LiJing

Jing Li received her Ph.D. degree in Biology (2006-2011) from the School of Life Sciences, Nanjing University. From 2011 to 2017, she worked as an assistant researcher under the guidance of Dr. Chen-Yu Zhang focusing on metabolic role of islet-derived secreted miRNA. From 2017, she started her associate professor position in the area of pathophysiology and application of secreted small RNA. In 2019, she worked as a visiting scholar at Institute of Metabolic Science, University of Cambridge, in the area of metabolic disease.

The pathophysiology of secreted miRNA

miRNAs exert their functions not only within the cells, but also can be actively secreted via extracellular vesicels and manipulate functions in other distant cells or organs. These secreted miRNAs, therefore, are considering as alternative secretory factors that mediate cell-to-cell communications.

Jing Li and her co-workers found that secreted miRNAs are implicated in glucose metabolism. Under high level of free fatty acids (FFAs) condition, pancreatic islets can secrete miRNAs to regulate glucose metabolism in liver by targeting insulin signalling pathways. Meanwhile, they found that secreted miRNAs play a role in initiating the reprogramming of glucose metabolism during some pathophysiological status, such as cancer or gestation. To further understand the biological roles of secreted miRNAs, Jing Li and her co-workers have also been investigating the mechanism that controls the selective packaging and releasing of miRNAs. In the light of the fact that small RNAs can be packaged and delivered via extracellular vesicles (EVs), they utilized EV to deliver therapeutic siRNAs for gene therapy. By utilizing a more e cient and economical in vivo self-assemble deliver system, they deliver siRNA into central nerve system and significantly inhibit the growth of glioblastoma.

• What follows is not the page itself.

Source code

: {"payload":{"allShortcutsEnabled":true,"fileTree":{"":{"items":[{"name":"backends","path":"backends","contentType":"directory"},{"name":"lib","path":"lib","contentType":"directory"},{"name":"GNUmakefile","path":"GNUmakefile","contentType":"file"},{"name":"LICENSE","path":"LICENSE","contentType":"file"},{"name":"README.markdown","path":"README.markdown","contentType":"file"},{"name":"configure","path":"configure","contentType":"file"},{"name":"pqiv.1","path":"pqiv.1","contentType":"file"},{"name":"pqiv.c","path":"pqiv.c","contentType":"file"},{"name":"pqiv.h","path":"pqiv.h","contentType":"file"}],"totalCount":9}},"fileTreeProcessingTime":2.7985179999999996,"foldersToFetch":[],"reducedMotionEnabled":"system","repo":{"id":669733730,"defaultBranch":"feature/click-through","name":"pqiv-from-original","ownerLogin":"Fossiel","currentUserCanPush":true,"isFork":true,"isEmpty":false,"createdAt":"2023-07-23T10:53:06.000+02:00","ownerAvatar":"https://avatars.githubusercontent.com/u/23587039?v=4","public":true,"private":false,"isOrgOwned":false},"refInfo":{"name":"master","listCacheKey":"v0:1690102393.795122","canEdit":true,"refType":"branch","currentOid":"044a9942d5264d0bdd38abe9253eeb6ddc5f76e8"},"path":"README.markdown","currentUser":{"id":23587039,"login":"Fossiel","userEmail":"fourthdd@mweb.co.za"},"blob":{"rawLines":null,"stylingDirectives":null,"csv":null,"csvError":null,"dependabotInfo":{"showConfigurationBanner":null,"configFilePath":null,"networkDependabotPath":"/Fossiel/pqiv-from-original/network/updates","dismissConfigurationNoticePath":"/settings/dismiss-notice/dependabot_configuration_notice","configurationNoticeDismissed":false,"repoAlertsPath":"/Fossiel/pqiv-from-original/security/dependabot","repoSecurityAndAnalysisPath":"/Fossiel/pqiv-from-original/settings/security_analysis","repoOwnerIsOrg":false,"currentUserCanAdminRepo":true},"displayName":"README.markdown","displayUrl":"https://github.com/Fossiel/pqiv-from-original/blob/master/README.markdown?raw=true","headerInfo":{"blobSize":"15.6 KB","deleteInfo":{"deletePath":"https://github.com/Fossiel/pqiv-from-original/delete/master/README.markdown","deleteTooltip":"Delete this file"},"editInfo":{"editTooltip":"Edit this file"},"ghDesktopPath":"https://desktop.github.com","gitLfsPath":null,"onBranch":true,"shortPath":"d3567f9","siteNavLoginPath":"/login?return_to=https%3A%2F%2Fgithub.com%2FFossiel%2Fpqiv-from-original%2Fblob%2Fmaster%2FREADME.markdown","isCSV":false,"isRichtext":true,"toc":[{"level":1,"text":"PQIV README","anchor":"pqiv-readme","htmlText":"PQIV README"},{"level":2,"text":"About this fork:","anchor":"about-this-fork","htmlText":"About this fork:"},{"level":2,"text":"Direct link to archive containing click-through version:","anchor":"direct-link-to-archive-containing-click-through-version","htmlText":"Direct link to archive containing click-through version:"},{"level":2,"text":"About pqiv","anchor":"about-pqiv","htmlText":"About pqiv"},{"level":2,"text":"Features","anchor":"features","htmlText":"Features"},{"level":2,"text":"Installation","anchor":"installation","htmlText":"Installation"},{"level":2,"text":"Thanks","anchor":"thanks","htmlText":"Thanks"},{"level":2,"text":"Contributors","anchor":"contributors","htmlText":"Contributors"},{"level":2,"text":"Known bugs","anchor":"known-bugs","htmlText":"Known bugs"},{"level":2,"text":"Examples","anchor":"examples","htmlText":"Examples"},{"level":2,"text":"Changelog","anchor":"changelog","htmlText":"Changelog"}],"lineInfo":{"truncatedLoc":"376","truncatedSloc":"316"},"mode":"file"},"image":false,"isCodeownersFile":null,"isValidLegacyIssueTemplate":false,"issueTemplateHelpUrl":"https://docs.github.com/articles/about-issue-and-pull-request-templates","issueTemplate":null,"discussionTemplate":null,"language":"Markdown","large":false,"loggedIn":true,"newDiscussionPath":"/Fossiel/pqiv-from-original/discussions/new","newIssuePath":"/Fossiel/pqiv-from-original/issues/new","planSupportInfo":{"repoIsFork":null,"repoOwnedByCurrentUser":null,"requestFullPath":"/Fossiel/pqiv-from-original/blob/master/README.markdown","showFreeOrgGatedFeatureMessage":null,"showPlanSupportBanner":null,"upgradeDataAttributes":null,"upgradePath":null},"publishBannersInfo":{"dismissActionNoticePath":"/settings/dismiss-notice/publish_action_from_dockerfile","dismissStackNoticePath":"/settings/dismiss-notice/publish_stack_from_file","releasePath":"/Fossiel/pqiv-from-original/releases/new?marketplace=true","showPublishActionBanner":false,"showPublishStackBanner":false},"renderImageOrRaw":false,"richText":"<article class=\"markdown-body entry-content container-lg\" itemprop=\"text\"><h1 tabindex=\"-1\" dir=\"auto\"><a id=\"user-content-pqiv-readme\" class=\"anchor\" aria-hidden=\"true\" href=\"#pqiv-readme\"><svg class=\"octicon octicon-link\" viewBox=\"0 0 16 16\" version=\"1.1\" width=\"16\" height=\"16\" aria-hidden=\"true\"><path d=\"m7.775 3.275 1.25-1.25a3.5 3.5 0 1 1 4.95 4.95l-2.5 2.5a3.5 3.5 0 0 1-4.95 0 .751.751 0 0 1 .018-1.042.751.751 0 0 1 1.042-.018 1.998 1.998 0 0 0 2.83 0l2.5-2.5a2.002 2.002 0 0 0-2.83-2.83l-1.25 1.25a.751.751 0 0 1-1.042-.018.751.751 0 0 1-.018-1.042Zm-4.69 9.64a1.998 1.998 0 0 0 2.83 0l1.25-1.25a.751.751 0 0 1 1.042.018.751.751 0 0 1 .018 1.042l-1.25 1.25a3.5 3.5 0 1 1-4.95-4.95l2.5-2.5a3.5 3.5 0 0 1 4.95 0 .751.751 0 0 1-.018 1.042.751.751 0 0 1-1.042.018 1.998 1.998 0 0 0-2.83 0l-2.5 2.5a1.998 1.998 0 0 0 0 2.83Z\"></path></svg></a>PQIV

1. Jing Li, Yujing Zhang, Yangyang Ye, Dameng Li, Yuchen Liu, Eunyoung Lee, Mingliang Zhang, Xin Dai, Xiang Zhang, ShibeiWang, Junfeng Zhang, Weiping Jia, Ke Zen, Antonio Vidal-Puig*, Xiaohong Jiang*, Chen-Yu Zhang*. Pancreatic β cells control glucose homeostasis via the secretion of exosomal miR-29 family. J Extracell Vesicles 2021Jan;10(3): e12055. Epub 2021 Jan 21.

2. Y. Ye, X. Zhang, F. Xie, B. Xu, P. Xie, T. Yang, Q. Shi, C. Zhang, Y. Zhang, J. Chen*, X. Jiang* and J. Li*. An engineered exosome for delivering sgRNA:Cas9 ribonucleoprotein complex and genome editing in recipient cells. Biomater. Sci., 2020, May 19; 8(10): 2966-2976.

3. Ding H, Zheng S, Garcia-Ruiz D, Hou D, Wei Z, Liao Z, Li L, Zhang Y, Han X, Zen K, Zhang CY*, Li J*, Jiang X*. Fasting induces a subcutaneous-to-visceral fat switch mediated by microRNA-149-3p and suppression of PRDM16. Nat Commun. 2016 May 31; 7: 11533.

4. Zheng Fu#, Xiang Zhang#, Xinyan Zhou#, Uzair Ur-Rehman#, Mengchao Yu#, Hongwei Liang#, Hongyuan Guo, Xu Guo, Yan Kong, Yuanyuan Su, Yangyang Ye, Xiuting Hu, Wei Cheng, Jinrong Wu , Yanbo Wang, Yayun Gu, Sheng-feng Lu , Dianqing Wu, Ke Zen, Jing Li*, Chao Yan*, Chen-Yu Zhang* and Xi Chen*. In vivo self-assembled small RNAs as a new generation of RNAi therapeutics. Cell Research (2021) 0: 1-18

5. Liu Y, Liu R, Yang F, Cheng R, Chen X, Cui S, Gu Y, Sun W, You C, Liu Z, Sun F, Wang Y, Fu Z, Ye C, Zhang C*, Li J*, Chen X*. miR-19a promotes colorectal cancer proliferation and migration by targeting TIA1. Mol Cancer. 2017 Mar 4; 16(1): 53.